◆ GOALS ◆
a. Decide whether each statement below agrees with the article on Dalit parties. Answer yes or no and quote the words from the article that settle it.
(i) Ambedkar started the Republican Party of India in 1956.
(ii) Ambedkar founded the Bahujan Samaj Party.
(iii) Many different Dalit jatis backed Ambedkar's parties.
b. Answer these questions from the article on Dalit parties.
(i) For how many years did Ambedkar pursue a pan-Indian Dalit party?
(ii) In what year did he start the Scheduled Castes Federation?
(iii) What kind of writing does the article cite as part of the Dalit counter-culture?
c. Write the next part of the article on Dalit parties, starting after its last sentence.

◆ EXCERPT TO READ ◆
(begin)
Thursday, January 26, 2012

[ZESTCaste] Her Sarvajan Test (Christophe Jaffrelot)

http://www.indianexpress.com/news/her-sarvajan-test/903996/

Her Sarvajan Test

Christophe Jaffrelot Posted online: Thu Jan 26 2012, 03:09 hrs

The building of a pan-Indian Dalit party was the goal of B.R. Ambedkar
for 20 years. He successively initiated the Independent Labour Party
(1935), the Scheduled Castes Federation (1942) and the Republican
Party of India (1956). But none of these could make an impact, largely
because Dalit jatis were not prepared to join hands and support the
same party. In fact, the Mahars — Ambedkar's caste fellows — were the
only ones who tended to support his parties.

The Bahujan Samaj Party, founded in 1984 by a militant Ambedkarite,
Kanshi Ram, has gradually overcome this handicap. In the course of the
past two decades, it has emerged as a full-fledged Dalit party,
largely because it was in a position to cash in on the development of
a Dalit counter-culture (look at the Dalit poetry) and positive
discriminations programmes which have given birth to a Dalit middle
class whose dedicated members were keen to organise themselves and
their caste fellows.
(end)
◆ EXTRACTED MATERIAL ◆
(begin)
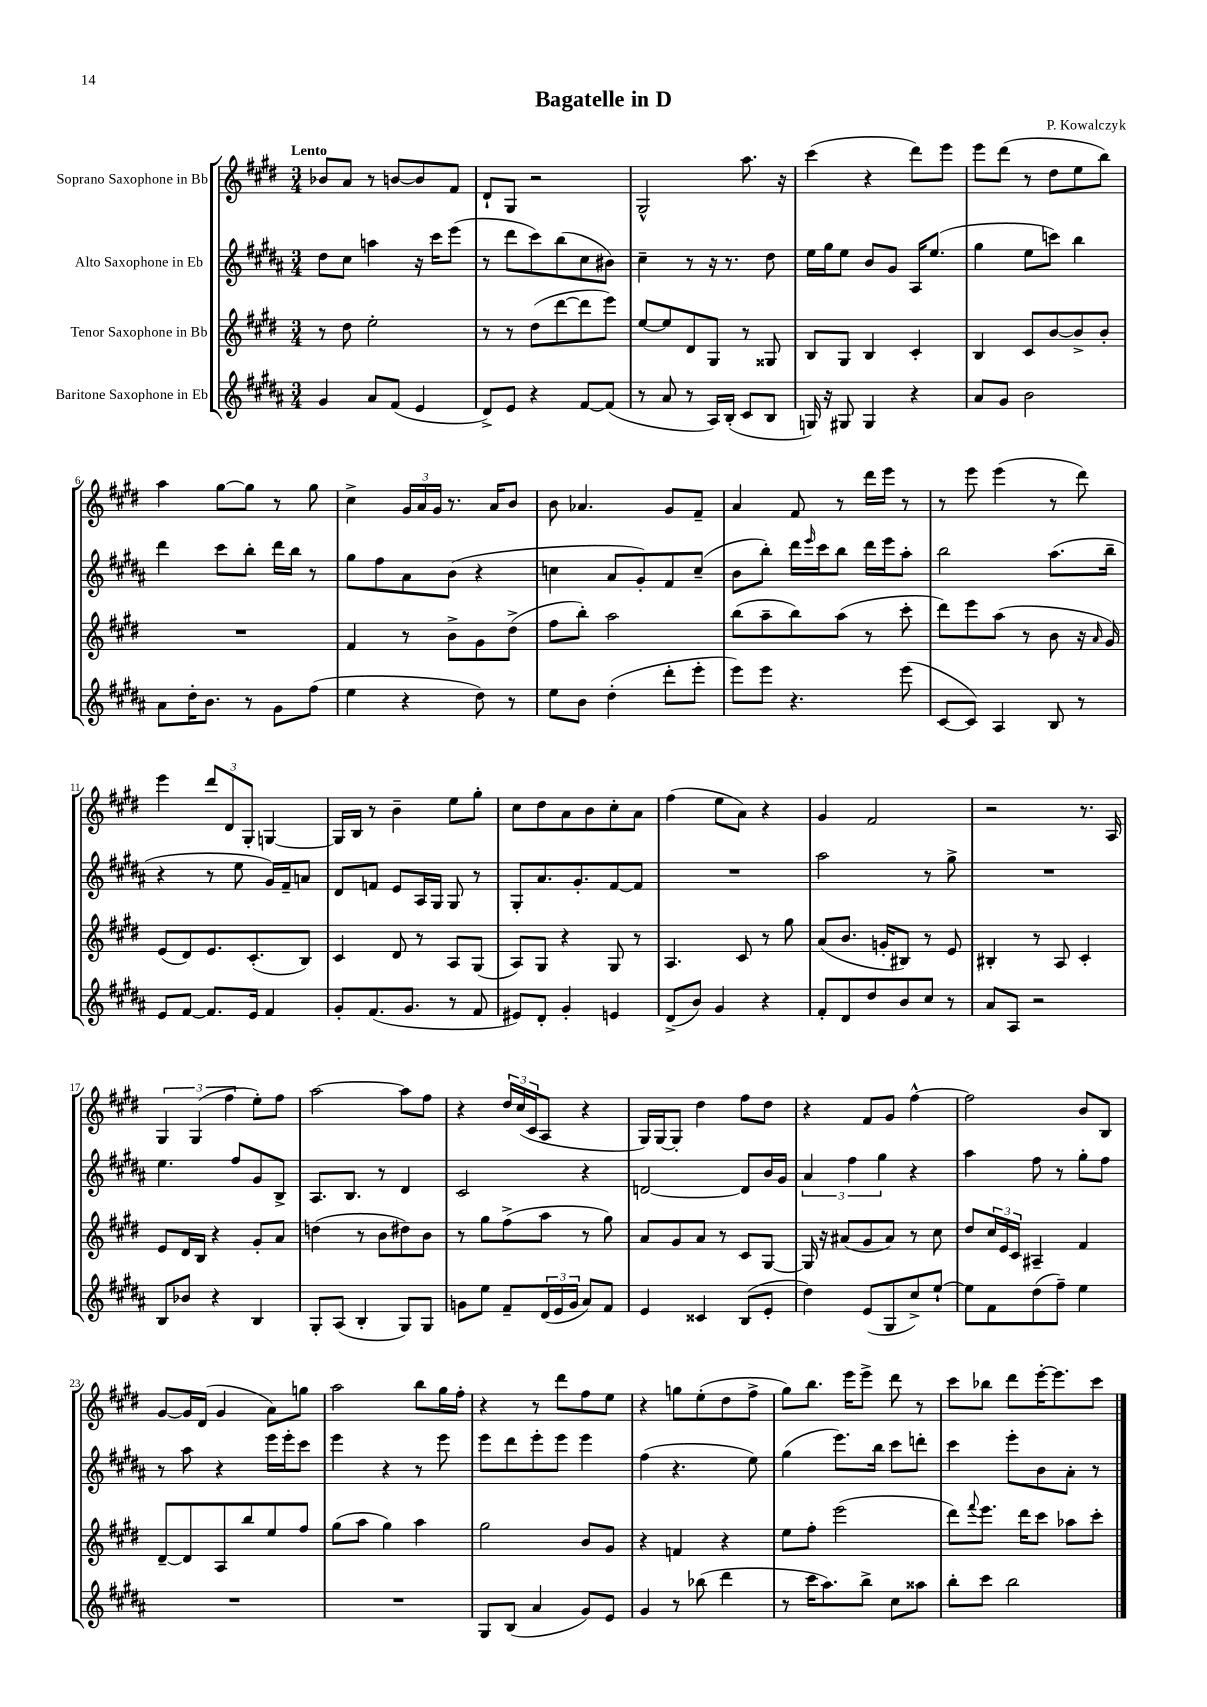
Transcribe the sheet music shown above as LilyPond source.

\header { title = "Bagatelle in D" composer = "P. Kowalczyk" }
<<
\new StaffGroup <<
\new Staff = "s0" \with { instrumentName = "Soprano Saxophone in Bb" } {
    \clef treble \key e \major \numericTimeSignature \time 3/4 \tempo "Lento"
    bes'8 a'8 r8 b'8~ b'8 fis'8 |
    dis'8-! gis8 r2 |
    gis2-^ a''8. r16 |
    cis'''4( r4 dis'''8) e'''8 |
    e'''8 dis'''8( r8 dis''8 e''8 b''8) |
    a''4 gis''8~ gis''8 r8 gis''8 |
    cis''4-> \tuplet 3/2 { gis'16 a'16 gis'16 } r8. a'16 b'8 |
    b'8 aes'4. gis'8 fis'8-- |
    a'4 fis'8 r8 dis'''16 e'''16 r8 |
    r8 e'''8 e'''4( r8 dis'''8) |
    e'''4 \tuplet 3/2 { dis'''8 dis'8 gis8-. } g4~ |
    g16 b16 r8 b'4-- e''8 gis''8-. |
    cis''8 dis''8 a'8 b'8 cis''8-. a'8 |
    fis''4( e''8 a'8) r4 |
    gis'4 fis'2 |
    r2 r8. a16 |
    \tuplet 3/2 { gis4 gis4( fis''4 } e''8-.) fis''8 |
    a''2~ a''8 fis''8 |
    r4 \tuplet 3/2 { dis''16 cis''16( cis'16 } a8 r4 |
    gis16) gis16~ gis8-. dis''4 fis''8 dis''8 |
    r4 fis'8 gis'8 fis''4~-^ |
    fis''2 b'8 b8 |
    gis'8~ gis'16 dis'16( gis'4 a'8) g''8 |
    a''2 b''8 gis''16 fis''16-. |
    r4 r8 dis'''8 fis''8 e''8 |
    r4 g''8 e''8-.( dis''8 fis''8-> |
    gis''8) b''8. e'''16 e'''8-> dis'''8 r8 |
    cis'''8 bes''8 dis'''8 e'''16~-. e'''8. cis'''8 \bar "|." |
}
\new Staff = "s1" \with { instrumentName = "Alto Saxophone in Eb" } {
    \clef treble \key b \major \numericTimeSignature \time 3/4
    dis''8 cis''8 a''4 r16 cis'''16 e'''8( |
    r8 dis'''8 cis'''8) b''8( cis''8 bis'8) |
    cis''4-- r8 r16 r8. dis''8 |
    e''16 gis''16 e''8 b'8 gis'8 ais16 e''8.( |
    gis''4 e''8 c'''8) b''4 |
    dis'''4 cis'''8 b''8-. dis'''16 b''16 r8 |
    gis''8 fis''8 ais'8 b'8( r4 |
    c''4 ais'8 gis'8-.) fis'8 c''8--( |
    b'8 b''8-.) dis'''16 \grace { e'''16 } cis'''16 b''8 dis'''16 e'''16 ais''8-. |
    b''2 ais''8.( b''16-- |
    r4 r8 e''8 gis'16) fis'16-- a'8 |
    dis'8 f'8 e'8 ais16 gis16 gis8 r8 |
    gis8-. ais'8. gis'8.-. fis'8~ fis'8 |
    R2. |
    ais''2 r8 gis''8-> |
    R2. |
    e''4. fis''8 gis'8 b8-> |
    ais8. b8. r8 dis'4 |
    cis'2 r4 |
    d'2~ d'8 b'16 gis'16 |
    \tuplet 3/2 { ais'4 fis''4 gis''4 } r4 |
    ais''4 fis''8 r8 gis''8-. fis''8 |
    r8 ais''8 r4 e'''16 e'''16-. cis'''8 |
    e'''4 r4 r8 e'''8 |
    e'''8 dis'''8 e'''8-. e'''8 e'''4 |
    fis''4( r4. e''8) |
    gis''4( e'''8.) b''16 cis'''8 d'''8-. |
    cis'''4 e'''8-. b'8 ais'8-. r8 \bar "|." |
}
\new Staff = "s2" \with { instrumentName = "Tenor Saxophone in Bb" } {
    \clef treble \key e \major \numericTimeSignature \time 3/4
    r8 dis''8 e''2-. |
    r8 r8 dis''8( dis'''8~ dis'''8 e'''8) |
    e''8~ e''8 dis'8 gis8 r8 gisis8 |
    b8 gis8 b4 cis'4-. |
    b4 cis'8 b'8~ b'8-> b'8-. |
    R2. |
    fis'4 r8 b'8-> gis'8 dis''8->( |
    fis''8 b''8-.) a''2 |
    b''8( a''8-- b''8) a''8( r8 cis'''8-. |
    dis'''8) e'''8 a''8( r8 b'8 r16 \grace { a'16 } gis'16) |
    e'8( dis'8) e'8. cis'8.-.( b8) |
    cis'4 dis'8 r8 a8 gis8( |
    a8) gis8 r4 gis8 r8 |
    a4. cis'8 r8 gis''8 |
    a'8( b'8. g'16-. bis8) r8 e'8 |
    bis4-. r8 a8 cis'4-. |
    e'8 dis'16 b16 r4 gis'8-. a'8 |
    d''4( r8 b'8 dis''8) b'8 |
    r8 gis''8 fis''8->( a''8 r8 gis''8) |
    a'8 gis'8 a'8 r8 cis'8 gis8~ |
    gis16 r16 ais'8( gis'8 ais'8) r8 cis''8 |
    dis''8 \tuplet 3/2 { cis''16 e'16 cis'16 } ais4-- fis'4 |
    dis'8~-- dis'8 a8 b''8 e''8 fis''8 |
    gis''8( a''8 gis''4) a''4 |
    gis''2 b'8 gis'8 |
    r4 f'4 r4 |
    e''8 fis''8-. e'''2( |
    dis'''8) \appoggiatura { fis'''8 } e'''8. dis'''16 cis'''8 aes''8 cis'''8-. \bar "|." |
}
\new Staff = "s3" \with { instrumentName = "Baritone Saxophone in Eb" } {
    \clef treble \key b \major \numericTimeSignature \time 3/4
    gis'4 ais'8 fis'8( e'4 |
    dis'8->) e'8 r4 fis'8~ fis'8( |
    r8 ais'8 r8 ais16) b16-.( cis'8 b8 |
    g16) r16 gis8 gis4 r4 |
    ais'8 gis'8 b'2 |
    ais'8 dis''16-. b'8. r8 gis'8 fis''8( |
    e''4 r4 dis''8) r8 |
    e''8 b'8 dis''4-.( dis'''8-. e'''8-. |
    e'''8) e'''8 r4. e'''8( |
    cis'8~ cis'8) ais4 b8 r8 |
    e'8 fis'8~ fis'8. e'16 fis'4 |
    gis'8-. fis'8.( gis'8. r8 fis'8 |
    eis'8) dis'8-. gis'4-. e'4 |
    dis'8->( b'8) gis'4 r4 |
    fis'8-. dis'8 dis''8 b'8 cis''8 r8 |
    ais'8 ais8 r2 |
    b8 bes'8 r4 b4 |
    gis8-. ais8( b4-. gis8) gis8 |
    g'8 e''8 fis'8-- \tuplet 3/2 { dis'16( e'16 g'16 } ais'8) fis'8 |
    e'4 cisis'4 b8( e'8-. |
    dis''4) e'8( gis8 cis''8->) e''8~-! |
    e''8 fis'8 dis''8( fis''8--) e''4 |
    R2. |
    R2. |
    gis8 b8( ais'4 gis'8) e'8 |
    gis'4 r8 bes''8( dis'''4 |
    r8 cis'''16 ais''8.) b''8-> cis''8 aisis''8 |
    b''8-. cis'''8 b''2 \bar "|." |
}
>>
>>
(end)
◆ RESULTS BY TASK ◆
a.
(i) Yes: "the Republican Party of India (1956)"
(ii) No: "founded in 1984 by a militant Ambedkarite, Kanshi Ram"
(iii) No: "the Mahars — Ambedkar's caste fellows — were the only ones who tended to support his parties"

b.
(i) 20 years
(ii) 1942
(iii) Dalit poetry

c.
In its stronghold of Uttar Pradesh, where the BSP could rely on the
Backward and Minority Communities Employees Federation (BAMCEF), a
movement of mostly Dalit public-sector employees that Kanshi Ram had
developed from the 1970s onwards, the BSP became the third largest
party in 1989. It then benefited from the impact it could make as a
coalition partner of the Samajwadi Party at the helm of the government
of Uttar Pradesh in 1993-95. In this capacity, it advocated policies
intended to promote the interests of the Dalits at large, such as the
Ambedkar Village Scheme. Mayawati, the BSP leader, repeated the same
strategy when she became chief minister of UP with the support of the
BJP in 1996-97 and 2003. Eventually, the BSP won a majority of seats
in the state assembly in 2007.

While in office in UP, the BSP has combined symbolic and substantial
measures. On the one hand, it has given the name of Dalit
personalities to districts and stadiums and built a large number of
Ambedkar statues in order to visibly inscribe the subaltern in the
monumental history and public space of India — and, thereby, to foster
their self-esteem. On the other hand, it has accomplished the fullest
implementation of quotas ever achieved in the state. It has also
strictly implemented the Scheduled Caste and Scheduled Tribe
(Prevention of Atrocities) Act 1989, which has started to transform
social relations at the local level. The BSP has gradually reinforced
its stand among Dalits at large, so much so that it is not, any more,
the party of one jati, the Jatavs (the caste of Mayawati), but the
party of most of the UP Dalits. In 2009, according to a CSDS survey,
85 per cent of the Jatavs, 64 per cent of the Dusadhs (or Pasis) and
61 per cent of other Dalits have voted for the BSP.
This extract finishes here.